[racket] ATTN: Neil T. Racket/Math digamma (psi) function implementation
On 05/07/2013 02:58 PM, Ray Racine wrote:
> Well since I gone this far, I took the unusual step of implementing the
> algorithm (more?) correctly this time.
>
> On the Toronto scale, we are mostly accurate for most of the domain x > 0.
I noticed. Cool!
> For x<0 the use of psi(1 - x) - psi (x) = pi * cot(pi * x), not so good.
That's because you use
(* PI (cotan (* z NEG-PI)))
as part of the reflection formula instead of
(* pi (flcotpix x))
IIRC, I wrote `flcotpix' to make `flpsi0' more accurate. (I already had
a similar thing, `flsinpix', for the gamma function.)
> For x > 0, outside the subdomain around the circle x=1.48 where things
> are a bit wobbly it is pretty solid. I don't know if this is a zero of
> the polynomial or what the heck is going on there.

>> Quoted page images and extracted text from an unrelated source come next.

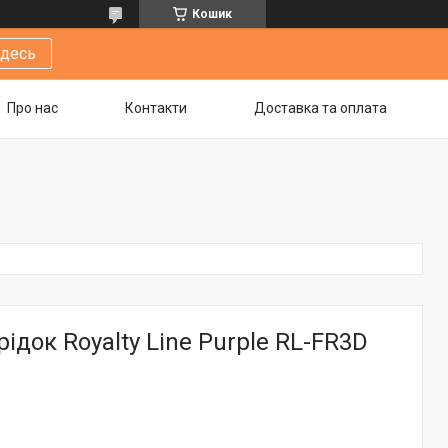
Кошик
здесь
Про нас
Контакти
Доставка та оплата
ідок Royalty Line Purple RL-FR3D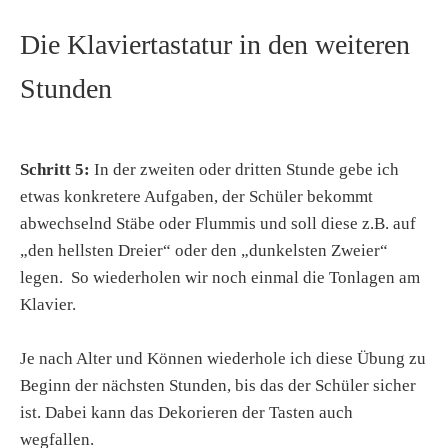
Die Klaviertastatur in den weiteren
Stunden
Schritt 5:
In der zweiten oder dritten Stunde gebe ich
etwas konkretere Aufgaben, der Schüler bekommt
abwechselnd Stäbe oder Flummis und soll diese z.B. auf
„den hellsten Dreier“ oder den „dunkelsten Zweier“
legen. So wiederholen wir noch einmal die Tonlagen am
Klavier.
Je nach Alter und Können wiederhole ich diese Übung zu
Beginn der nächsten Stunden, bis das der Schüler sicher
ist. Dabei kann das Dekorieren der Tasten auch
wegfallen.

It's a zero of the digamma function. Zeros are always tricky. The
smaller an output is, the more small changes affect the lowest few bits.
This zero is why `flpsi0' uses a separate Taylor series approximation
(centered at the zero, ~1.46163215590743) for inputs between 1.125 and
1.9. I would do something similar for the negative zeros, but there are
so many of them...
> ;; Improved Impl of digamma
>
> #lang typed/racket/base
>
> [...]
I guessed this would be faster and just as accurate in [10,44]. You've
surprised me: it's faster and just as accurate in [8,44]. :D My
measurements have it 2x faster near 8, and 3x faster near 44. (After 44,
`flpsi0' switches to an even faster asymptotic expansion.) Nice.
I managed to get it <= 2 ulps in [4,44], though, by changing the order
of operations. Notice that this:
(+ (+ z-shift (- (fllog z) (/ 0.5 z)))
(digamma-poly (/ (* z z))))
is four additions. Just to check whether changing the order of the
additions could help, I changed it to this:
(flsum (list z-shift
(fllog z)
(/ -0.5 z)
(digamma-poly (/ (* z z))))
This got <= 2 ulps in [4,44], but was dog slow from creating lists. The
most important thing is to add from lowest to highest magnitude (though
`flsum' does something a little better). So I plotted the absolute value
of each term, and discovered that this always adds smallest to largest
for z in [4,10], where adding more accurately makes a difference:
(+ (digamma-poly (/ (* z z)))
(/ -0.5 z)
z-shift
(fllog z))
Anyway, this should make a nice drop-in replacement for the two slowish
Chebyshev approximations. Thanks!
Neil ⊥